PROBLEMS TO SOLVE
1. According to the piece on AI's impact on relationships, how many participants took part in the five studies?
2. Please carry on the piece on AI's impact on relationships from its final sentence onward.

START TEXT SECTION

AI’s Impact on Relationships
Most of the conversation about AI risk in learning has focused on what happens to our thinking when we offload it. New research suggests we should be just as concerned about what happens to our relationships.
Researchers at the University of Oxford and Stanford ran five studies with over 3,000 participants, including a three-week study where people worked through personal dilemmas with a chatbot.
The research focused on "sycophantic" AI, or the tendency for AI to affirm and validate users rather than push back.
Some highlights from the research:
🔹After talking with sycophantic AI, participants perceived human conversations as requiring more effort.
🔹Over three weeks, participants became nearly as likely to seek advice from AI as from close human connections, and they found human social interactions less satisfying.
🔹Importantly: AI interactions felt good in the moment but didn't deliver the tangible benefits afterward that come from human connection. This mirrors what we see with learning and AI: it can often feel productive but not lead to a lasting positive impact.
The researchers describe sycophantic AI as offering people the experience of being understood "but without the work that produces it." This means listening, vulnerability, and empathy: the work that builds and sustains real relationships.

END TEXT SECTION
START EXCERPTED RECORDS

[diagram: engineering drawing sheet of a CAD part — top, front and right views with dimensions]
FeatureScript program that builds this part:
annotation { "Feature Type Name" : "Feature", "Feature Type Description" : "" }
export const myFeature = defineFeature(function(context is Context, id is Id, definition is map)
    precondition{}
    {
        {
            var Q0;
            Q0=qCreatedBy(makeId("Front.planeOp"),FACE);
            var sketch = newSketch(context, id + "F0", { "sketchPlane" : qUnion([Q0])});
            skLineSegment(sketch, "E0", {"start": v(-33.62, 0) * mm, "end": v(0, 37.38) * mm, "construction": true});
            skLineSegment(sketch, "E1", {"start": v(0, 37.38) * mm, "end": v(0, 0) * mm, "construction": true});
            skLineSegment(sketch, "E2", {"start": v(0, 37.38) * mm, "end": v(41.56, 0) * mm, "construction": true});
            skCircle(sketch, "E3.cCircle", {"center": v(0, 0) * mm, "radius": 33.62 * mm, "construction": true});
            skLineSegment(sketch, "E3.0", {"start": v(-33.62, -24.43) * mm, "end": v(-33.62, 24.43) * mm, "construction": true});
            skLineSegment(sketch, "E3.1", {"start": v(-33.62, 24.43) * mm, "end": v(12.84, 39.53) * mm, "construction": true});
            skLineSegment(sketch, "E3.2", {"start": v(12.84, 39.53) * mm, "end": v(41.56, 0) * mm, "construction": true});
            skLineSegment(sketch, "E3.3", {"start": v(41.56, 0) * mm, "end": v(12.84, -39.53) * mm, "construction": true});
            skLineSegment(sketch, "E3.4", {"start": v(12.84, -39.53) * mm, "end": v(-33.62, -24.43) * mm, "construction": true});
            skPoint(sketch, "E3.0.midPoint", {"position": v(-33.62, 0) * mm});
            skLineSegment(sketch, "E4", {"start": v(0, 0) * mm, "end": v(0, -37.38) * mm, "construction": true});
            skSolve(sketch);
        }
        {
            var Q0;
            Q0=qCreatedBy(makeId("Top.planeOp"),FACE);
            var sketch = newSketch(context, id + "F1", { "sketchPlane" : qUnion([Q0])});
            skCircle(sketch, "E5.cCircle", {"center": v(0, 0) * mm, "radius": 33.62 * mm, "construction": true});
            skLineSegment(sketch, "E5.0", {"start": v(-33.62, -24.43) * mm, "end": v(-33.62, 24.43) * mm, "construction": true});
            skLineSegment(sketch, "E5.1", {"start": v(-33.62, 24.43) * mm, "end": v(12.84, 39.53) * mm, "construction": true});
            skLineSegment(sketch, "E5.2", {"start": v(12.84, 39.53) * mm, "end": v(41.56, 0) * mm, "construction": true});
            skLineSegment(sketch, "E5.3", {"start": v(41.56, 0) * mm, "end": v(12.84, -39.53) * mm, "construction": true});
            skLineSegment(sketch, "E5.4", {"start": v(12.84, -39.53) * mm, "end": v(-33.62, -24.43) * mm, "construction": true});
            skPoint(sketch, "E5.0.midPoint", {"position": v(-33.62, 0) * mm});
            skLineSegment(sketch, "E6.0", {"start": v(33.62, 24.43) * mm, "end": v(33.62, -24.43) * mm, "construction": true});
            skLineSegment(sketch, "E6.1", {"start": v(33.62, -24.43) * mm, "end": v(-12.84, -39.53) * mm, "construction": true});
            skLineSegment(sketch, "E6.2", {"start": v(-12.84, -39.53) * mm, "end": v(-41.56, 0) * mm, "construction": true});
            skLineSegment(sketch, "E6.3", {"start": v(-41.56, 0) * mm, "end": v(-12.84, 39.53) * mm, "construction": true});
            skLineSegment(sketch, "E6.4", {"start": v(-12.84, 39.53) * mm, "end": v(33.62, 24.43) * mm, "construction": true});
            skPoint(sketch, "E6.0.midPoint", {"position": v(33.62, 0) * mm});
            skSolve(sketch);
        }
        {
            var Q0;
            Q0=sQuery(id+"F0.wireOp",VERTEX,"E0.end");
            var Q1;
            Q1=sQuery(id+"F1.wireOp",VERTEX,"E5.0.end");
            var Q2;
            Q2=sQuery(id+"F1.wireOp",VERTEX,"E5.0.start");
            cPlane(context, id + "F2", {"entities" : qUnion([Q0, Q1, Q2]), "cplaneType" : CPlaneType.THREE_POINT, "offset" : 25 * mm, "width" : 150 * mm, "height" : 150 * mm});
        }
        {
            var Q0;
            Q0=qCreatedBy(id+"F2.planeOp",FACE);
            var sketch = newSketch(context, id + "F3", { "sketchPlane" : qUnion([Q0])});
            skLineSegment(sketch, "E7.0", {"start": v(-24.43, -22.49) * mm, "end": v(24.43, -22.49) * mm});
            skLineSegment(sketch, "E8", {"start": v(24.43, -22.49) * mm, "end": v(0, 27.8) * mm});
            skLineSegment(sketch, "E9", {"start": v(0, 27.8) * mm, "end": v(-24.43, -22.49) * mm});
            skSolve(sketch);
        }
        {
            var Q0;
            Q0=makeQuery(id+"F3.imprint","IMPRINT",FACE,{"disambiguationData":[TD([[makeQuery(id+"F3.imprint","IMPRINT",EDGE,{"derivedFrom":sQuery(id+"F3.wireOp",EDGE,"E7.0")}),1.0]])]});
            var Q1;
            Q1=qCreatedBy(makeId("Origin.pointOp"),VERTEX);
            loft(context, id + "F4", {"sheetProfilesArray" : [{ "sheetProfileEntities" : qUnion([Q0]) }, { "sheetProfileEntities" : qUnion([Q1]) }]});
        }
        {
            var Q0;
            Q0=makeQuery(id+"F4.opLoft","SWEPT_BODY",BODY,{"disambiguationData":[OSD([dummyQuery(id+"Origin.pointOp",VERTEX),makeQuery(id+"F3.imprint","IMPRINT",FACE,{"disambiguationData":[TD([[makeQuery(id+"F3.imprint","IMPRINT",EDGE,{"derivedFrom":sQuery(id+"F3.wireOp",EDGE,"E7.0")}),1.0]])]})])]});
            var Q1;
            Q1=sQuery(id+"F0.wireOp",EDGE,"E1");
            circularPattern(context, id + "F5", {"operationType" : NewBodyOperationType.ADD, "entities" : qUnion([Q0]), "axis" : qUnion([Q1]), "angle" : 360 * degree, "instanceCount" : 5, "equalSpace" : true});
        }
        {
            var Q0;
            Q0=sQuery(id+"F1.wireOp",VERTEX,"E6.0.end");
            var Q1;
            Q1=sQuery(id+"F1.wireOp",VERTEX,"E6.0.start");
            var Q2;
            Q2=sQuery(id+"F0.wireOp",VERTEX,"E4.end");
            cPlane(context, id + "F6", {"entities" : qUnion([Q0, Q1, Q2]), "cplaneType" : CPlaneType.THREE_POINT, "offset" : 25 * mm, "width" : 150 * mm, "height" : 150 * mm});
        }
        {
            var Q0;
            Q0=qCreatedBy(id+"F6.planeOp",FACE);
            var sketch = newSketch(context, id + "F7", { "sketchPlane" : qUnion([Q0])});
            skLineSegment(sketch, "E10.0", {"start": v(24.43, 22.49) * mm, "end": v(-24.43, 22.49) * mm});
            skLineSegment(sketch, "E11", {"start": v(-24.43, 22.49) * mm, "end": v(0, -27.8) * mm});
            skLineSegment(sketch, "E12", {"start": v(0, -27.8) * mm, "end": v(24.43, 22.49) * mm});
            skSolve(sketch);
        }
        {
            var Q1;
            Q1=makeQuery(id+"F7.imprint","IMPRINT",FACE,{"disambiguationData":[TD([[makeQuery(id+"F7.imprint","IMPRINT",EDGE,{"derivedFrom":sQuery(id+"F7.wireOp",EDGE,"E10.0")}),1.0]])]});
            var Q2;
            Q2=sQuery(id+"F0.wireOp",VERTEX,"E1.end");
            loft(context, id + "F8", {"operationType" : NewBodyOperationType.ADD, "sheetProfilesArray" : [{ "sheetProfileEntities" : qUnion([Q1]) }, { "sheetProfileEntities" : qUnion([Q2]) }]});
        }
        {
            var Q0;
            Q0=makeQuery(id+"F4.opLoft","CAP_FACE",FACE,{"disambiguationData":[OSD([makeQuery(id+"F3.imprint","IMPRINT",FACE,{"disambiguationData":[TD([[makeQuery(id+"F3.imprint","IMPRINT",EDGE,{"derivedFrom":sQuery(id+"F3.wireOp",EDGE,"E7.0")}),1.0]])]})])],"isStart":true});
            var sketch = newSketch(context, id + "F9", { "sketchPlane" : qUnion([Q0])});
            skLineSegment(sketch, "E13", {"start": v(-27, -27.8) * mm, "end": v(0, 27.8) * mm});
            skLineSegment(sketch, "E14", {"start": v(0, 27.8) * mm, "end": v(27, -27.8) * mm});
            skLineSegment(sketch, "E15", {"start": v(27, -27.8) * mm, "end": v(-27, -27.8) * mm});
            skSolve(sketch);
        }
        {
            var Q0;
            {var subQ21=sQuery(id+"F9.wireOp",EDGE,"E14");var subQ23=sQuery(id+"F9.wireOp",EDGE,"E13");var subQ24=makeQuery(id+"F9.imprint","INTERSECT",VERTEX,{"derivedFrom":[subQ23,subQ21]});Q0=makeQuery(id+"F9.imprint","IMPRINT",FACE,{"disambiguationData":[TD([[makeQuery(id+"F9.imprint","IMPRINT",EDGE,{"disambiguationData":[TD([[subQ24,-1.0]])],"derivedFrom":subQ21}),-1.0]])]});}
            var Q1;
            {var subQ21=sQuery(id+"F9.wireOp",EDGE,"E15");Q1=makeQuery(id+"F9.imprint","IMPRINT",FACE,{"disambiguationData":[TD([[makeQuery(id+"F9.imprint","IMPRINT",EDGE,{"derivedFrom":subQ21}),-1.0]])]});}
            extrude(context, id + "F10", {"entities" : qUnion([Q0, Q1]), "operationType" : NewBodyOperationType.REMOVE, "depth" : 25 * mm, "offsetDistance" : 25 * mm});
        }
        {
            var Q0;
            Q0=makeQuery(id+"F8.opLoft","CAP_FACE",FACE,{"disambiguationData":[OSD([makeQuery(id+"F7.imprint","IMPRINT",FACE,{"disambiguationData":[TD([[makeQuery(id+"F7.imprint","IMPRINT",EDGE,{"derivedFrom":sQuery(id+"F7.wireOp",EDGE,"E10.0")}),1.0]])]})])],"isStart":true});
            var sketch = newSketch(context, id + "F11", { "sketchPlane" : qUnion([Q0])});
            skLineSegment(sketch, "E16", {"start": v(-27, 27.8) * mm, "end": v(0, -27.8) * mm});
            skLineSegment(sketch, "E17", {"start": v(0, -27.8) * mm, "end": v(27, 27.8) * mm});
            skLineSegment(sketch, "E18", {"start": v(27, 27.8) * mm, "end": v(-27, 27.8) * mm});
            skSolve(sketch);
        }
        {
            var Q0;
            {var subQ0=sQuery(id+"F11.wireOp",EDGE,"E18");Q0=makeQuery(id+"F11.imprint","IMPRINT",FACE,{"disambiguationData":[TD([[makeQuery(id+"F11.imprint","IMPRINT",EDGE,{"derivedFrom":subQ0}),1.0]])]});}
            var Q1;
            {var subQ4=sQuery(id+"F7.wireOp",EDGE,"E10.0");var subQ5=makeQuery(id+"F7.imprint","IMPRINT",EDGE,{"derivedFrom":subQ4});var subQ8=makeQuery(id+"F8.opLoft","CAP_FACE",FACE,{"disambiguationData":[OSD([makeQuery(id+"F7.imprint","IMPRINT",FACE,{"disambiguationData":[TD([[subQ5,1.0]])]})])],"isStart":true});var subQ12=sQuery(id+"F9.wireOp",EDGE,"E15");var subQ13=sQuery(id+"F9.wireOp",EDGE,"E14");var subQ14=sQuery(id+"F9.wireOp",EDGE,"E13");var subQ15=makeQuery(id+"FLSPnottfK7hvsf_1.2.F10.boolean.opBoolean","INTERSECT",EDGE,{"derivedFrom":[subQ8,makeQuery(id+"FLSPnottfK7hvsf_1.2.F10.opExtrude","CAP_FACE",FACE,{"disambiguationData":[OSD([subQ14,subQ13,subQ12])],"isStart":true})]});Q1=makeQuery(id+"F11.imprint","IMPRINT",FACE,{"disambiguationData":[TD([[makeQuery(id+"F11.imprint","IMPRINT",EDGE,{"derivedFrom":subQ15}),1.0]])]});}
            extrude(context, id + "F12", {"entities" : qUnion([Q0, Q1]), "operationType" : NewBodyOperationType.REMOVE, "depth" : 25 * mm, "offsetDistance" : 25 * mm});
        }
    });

END EXCERPTED RECORDS

TASK-BY-TASK ANSWERS
1. Over 3,000 participants.

2.
This research has me thinking about findings from Common Sense Media's "Talk, Trust, and Trade-Offs" survey from 2025. That survey reported that 31% of teens found conversations with AI companions as satisfying as, or more satisfying than, those with their friends.
Neither piece of research shows people actively pulling away from other humans. Instead, the shift was perceptual: participants didn't spend less time with the people in their lives, they just found that time less satisfying.
The most sobering finding from the research is that choice didn't fix it. When participants tried all three AI styles and picked one to keep talking to, a majority chose the sycophantic version, not because its advice was better, but because it felt easiest and most understanding. The researchers concluded that giving users style options won't be enough, and that mitigation has to happen at the model level.
That leaves young people, families, and schools navigating tools designed to be the easiest conversation in the room unless OpenAI, Google, and Anthropic make significant changes to the way they build and train models.